AKENATON/ DOC(K)S STATEMENT

“THE ORIGINAL MYTH” animation is an example from A GREAT BLANKNESS THAT INSPIRES AWE, an ongoing project that includes a website (www.greatblankness.com) and assorted digital projections. This collection of Flash animations is composed primarily of found images selected from clip art, old text books, puzzles and games, plus music samples, sound effects and short texts, both identified and anonymous. The images are chosen for their stereotypical affect: while drawn in a variety of styles, they are meant to represent their subjects iconically--a bowler in mid-motion, an ice fisherman at work, a girl on a swing, a prisoner behind bars, a family in the park--but precisely because of their flat-footedness, they can easily be diverted into other associations and contexts without losing the bluntness of their graphic roots. It is this ability to toggle between pictorial description and metaphor that gives the images their protean power. In collaboration with the images, texts and sound effects function in a similarly dynamic way, alternatively captioning and describing while suggesting new narrative possibilities.

The music samples used in GREAT BLANKNESS, because they represent musical styles and cultural contexts--hip-hop, rock, punk, jazz, country and techno--are the elements most tied to a specific time and place, but as with texts, sound effects and images they move easily between past and present affiliations.

Taken together, these animations are conceived as compacted constellations of meaning which turn intellectual concerns and cultural reference into kinetic form.
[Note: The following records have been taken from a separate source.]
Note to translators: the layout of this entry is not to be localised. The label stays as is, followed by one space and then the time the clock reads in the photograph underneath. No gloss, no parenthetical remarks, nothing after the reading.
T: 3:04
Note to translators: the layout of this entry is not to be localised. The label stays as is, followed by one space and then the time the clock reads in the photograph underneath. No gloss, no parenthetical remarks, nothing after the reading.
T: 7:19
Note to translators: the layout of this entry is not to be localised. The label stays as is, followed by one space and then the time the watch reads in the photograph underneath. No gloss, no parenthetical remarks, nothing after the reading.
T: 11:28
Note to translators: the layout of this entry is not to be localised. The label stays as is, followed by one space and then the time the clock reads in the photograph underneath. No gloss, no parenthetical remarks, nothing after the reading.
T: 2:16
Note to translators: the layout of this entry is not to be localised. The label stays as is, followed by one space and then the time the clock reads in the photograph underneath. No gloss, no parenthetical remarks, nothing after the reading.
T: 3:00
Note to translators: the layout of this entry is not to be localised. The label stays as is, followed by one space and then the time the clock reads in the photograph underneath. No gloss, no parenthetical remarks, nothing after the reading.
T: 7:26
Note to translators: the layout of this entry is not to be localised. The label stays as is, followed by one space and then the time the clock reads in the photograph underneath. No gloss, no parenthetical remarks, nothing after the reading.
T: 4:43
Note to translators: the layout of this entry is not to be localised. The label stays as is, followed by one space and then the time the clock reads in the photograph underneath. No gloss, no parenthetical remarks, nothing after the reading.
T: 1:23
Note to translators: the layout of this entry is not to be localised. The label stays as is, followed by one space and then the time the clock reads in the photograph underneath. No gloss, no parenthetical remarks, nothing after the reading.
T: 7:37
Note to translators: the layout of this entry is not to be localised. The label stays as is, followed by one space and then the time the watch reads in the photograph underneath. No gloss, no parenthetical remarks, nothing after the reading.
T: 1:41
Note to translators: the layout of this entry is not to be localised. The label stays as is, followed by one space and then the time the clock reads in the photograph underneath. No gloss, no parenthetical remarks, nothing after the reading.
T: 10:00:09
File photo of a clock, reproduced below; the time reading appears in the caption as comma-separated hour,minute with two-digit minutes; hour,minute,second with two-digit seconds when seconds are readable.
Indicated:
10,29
Running as 20 to 30 second loops, the animations encourage multiple viewings, repetition serving to extend a joke, reveal the text, build anticipation, or generate unease in order to establish a psychic loop with the content.

“THE ORIGINAL MYTH” is a recreation of selection from SWALLOWS, a mid-nineteen eighties computer narrative made for the Apple IIe. The animation mimics the limited phosphorescent green on black palette and block graphics of that time. As with the other graphics used in the GREAT BLANKNESS project, the images are meant to be both nostalgic and iconic.

As for the collective title of the project--A GREAT BLANKNESS THAT INSPIRES AWE--a sense of inspiration and surprise before the declarative speech of the stereotype may only be mine. But their blankness is "great" and expansive to the extent that it seduces the viewer into the oscillating web of meaning that the mix provides.